My overall ranking among all sprint distance racers was 10 places better than last year, but what really counts is that my personal time was better. The mix of people is going to be different every year. For instance, the woman’s overall winner last year completed the course in 1 hour 5 minutes 13 seconds. The time for this year’s winner was just over 1 hour 12 minutes.
Being beat by 10 minutes by another 52 year old woman means that I really can’t use my age as an excuse for anything.
Total finish time: 1:22:36 (hour:minutes:seconds) (transition 1 took 2:51, transition 2 only 1:02)
“First” in age group awards, 2nd actual in my age group
79th out of all 199 sprint distance racers
23th out of 97 women in the sprint triathlon
For the record, I did not use my bike side mirror (the one that attaches to my sunglasses) or my Garmin watch (not water proof) for this race. I thought both would slow me down too much trying to put them on during transitions. I found that I did not miss the mirror, probably partly because I was only dealing with other cyclists and not motor vehicle traffic. I was able to glance over my shoulder adequately before moving out to pass others.

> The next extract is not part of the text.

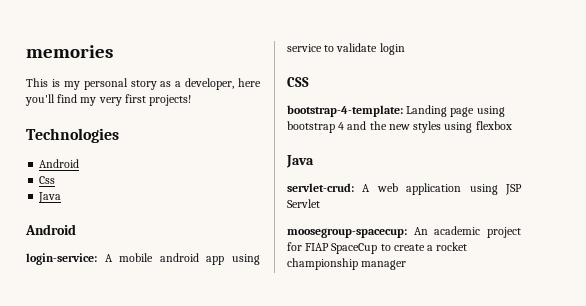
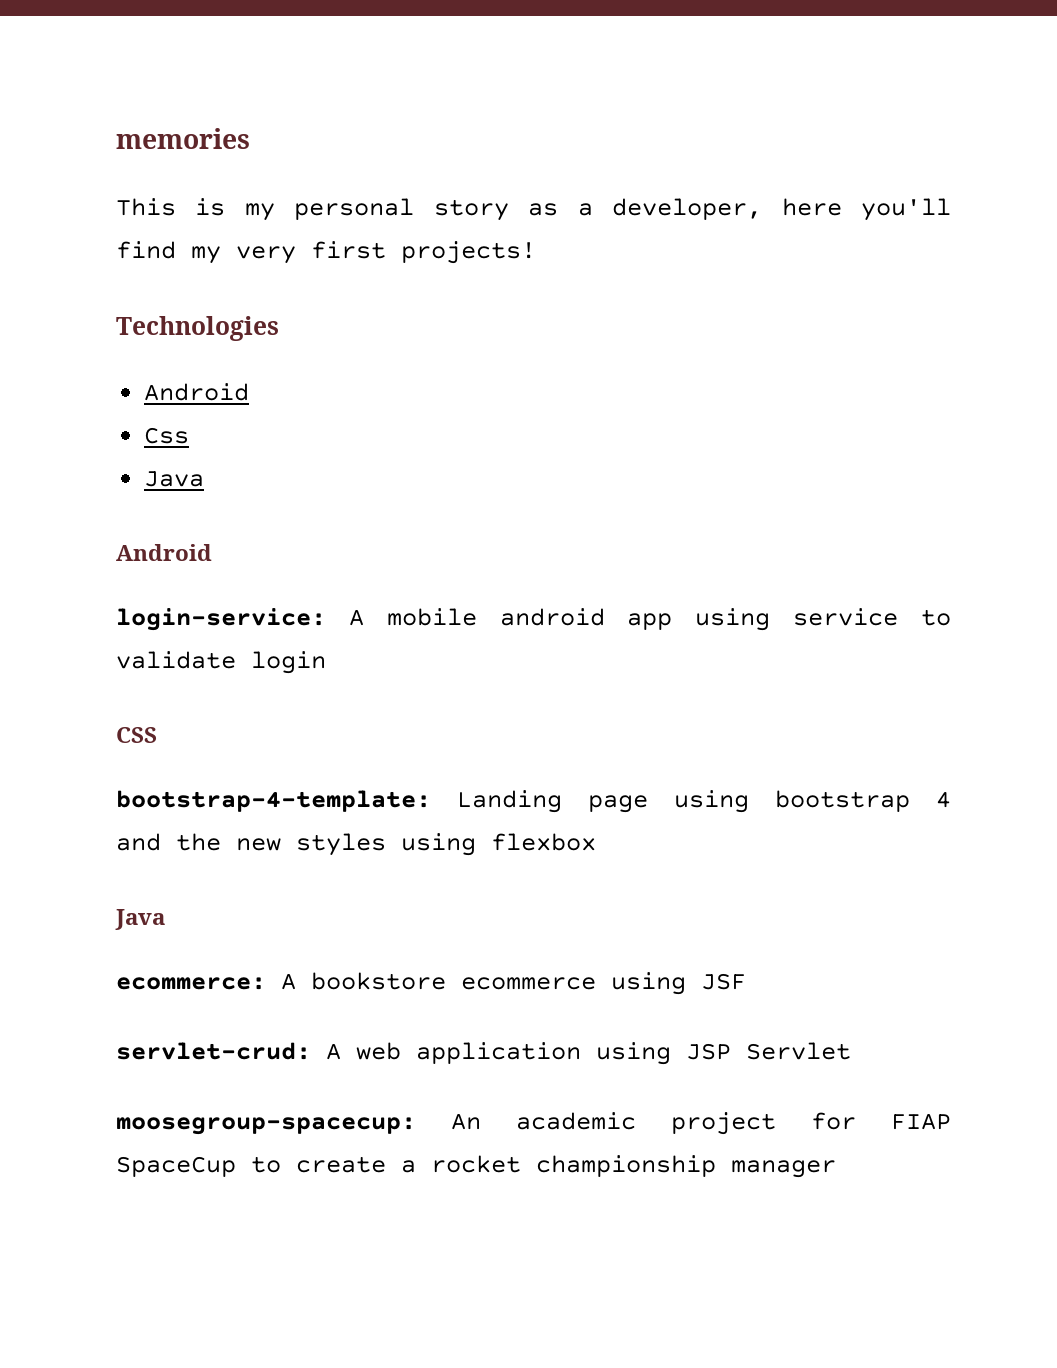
(314, 161) none -> [116,972,746,995] // ecommerce: A bookstore ecommerce using JSF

I was concerned about not having any idea of my total race time or running pace, but between the adrenaline from the race atmosphere and the consistent training where I DID know what my pace was it seems I was fine without the Garmin. It was nice to be aware that the clock at the finish line was set for the male Olympic racers and did not reflect my time. That would have been depressing! The race coordinators post the finish times pretty promptly for all to crowd around. 🙂
That afternoon I had dreams of the triathlon while I napped. I was in the run telling myself, “Just go a little faster. You can do it. Just a little faster.” In the dream, I did go faster. The next day, I found myself constantly thinking, “I could have gone faster!” Coach/Husband says this is normal. And the training doldrums that I felt about 6 weeks ago are a thing of the past. I’m already thinking about doing it again next year. Who’s going to do it with me??!!